### Source:
______
A Fitting Tribute to Warren Hellman,
“The Prince of Humanity”

Written by Kat Anderson. Posted in Human Interest, News

Tagged: ,

Published on December 22, 2011 with 7 Comments

Philanthropist Warren Hellman, July 25, 1934 - December 18, 2011, had a talk with God during a visit to Burning Man. Photos of photos by Kat Anderson.

By Kat Anderson

December 22, 2011

It is difficult to imagine a person who has touched the lives of more San Franciscans than financier/philanthropist, Warren Hellman.  Whether a mayor-turned-senator, an endurance runner, a person living with HIV, or a music lover kicking back in Speedway Meadow in Golden Gate Park, each person could say that his or her life was touched or enriched because of Warren Hellman.
______
### What to do:
(a) According to the Warren Hellman tribute, what were his birth and death dates?
(b) List every kind of person whose life the Warren Hellman tribute says he touched or enriched.
(c) Continue the Warren Hellman tribute from its last sentence.
The rows that follow are separate material, unrelated to the Warren Hellman tribute.

### Material provided:
______
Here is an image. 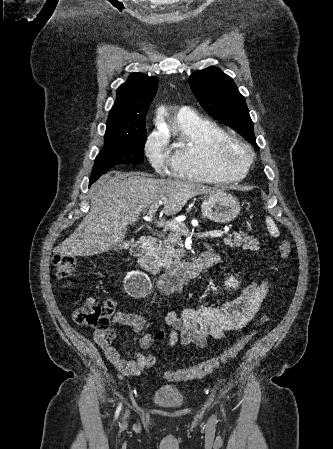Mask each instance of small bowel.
Segmentation results:
<instances>
[{
  "label": "small bowel",
  "instance_id": "c3829d8e",
  "mask_svg": "<svg viewBox=\"0 0 333 449\" xmlns=\"http://www.w3.org/2000/svg\"><path fill=\"white\" fill-rule=\"evenodd\" d=\"M213 261L217 263L219 258L213 256ZM267 292V283L253 281L235 299L222 305H203L195 309L185 308L180 313L170 312L165 319L168 329L158 331L154 336L144 334L140 346L147 350L157 340L165 341L168 347L181 344L204 348L209 338L222 339L227 332L239 330L250 323L258 314ZM266 319L265 314L260 315L256 325L262 324ZM113 322L130 327L135 333L141 332L145 326L141 315L122 311L114 314ZM116 337L117 330L114 328L105 331L96 329L93 333L95 343L121 374L136 376L145 368L156 364L153 354L135 351L123 356L114 345Z\"/></svg>",
  "mask_w": 333,
  "mask_h": 449
}]
</instances>
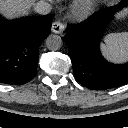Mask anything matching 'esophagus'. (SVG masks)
I'll use <instances>...</instances> for the list:
<instances>
[{"label":"esophagus","mask_w":128,"mask_h":128,"mask_svg":"<svg viewBox=\"0 0 128 128\" xmlns=\"http://www.w3.org/2000/svg\"><path fill=\"white\" fill-rule=\"evenodd\" d=\"M65 30V25L60 21H55L52 23V32L61 34Z\"/></svg>","instance_id":"34e87169"}]
</instances>
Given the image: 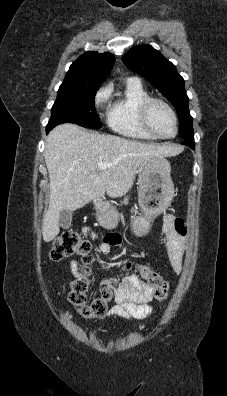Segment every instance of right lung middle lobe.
<instances>
[{
  "instance_id": "dd1d6c3e",
  "label": "right lung middle lobe",
  "mask_w": 227,
  "mask_h": 396,
  "mask_svg": "<svg viewBox=\"0 0 227 396\" xmlns=\"http://www.w3.org/2000/svg\"><path fill=\"white\" fill-rule=\"evenodd\" d=\"M99 84L63 82L51 110L48 127L74 123L87 128H101L94 99Z\"/></svg>"
}]
</instances>
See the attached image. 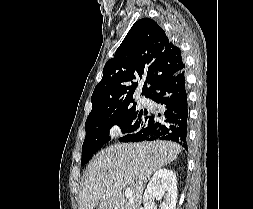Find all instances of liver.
I'll return each instance as SVG.
<instances>
[{"label": "liver", "instance_id": "obj_1", "mask_svg": "<svg viewBox=\"0 0 253 209\" xmlns=\"http://www.w3.org/2000/svg\"><path fill=\"white\" fill-rule=\"evenodd\" d=\"M181 146L170 141L109 146L88 164L79 193L80 209H140L151 175L178 158ZM132 189L127 202L123 190Z\"/></svg>", "mask_w": 253, "mask_h": 209}]
</instances>
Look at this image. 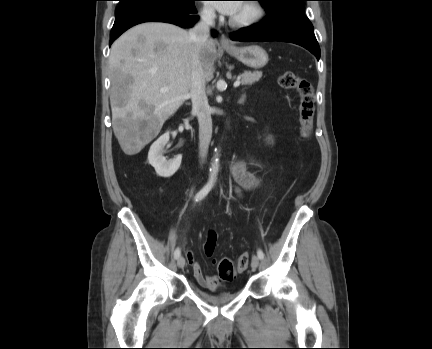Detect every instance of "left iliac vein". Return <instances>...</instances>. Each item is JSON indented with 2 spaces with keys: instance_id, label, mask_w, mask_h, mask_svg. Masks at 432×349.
<instances>
[{
  "instance_id": "left-iliac-vein-1",
  "label": "left iliac vein",
  "mask_w": 432,
  "mask_h": 349,
  "mask_svg": "<svg viewBox=\"0 0 432 349\" xmlns=\"http://www.w3.org/2000/svg\"><path fill=\"white\" fill-rule=\"evenodd\" d=\"M258 265H259V257L256 256V255H254V256L252 257L251 267H252L253 269H256V268L258 267Z\"/></svg>"
}]
</instances>
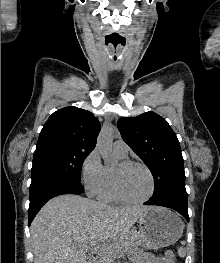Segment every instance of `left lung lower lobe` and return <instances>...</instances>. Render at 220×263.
<instances>
[{"instance_id": "1", "label": "left lung lower lobe", "mask_w": 220, "mask_h": 263, "mask_svg": "<svg viewBox=\"0 0 220 263\" xmlns=\"http://www.w3.org/2000/svg\"><path fill=\"white\" fill-rule=\"evenodd\" d=\"M144 204L145 205H158V206H163V207L174 209L177 212H179L189 222L187 204H181V203H177L175 201H170V200H152V199L145 202Z\"/></svg>"}]
</instances>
______
### The results:
(a) July 25, 1934, and December 18, 2011.

(b)
- A mayor-turned-senator
- An endurance runner
- A person living with HIV
- A music lover kicking back in Speedway Meadow in Golden Gate Park

(c)
Warren Hellman died Sunday of complications from leukemia.  It was a bright, crisp December day – a day Hellman would have preferred to be outside running, hiking, riding a horse or strumming his banjo.

He was memorialized Wednesday at Congregation Emanu-el by as many as 1,500 friends and family members.  In a service befitting royalty, tributes were provided  by Senator Dianne Feinstein; Hellman’s best friend/philanthropist, Arthur Rock; Hellman & Friedman CEO, Phillip Hammarskjold; one of his favorite musicians, Ron Thomason; and his beloved sister, Nancy Bechtle.

Guests in attendance included Rep. Nancy Pelosi; Mayor Ed Lee; Supervisors Sean Elsbernd, Mark Farrell, Malia Cohen and Carmen Chu; labor leader Tim Paulson; Chamber of Commerce director, Jim Lazarus; Police Chief Greg Suhr; United Way CEO Anne Wilson; conductor Michael Tilson Thomas; City Attorney Dennis Herrera; District Attorney George Gascon; Giants president, Larry Baer; and a huge contingent of musicians from all over the country.  Filmmaker George Lucas was spotted in the upper side balcony.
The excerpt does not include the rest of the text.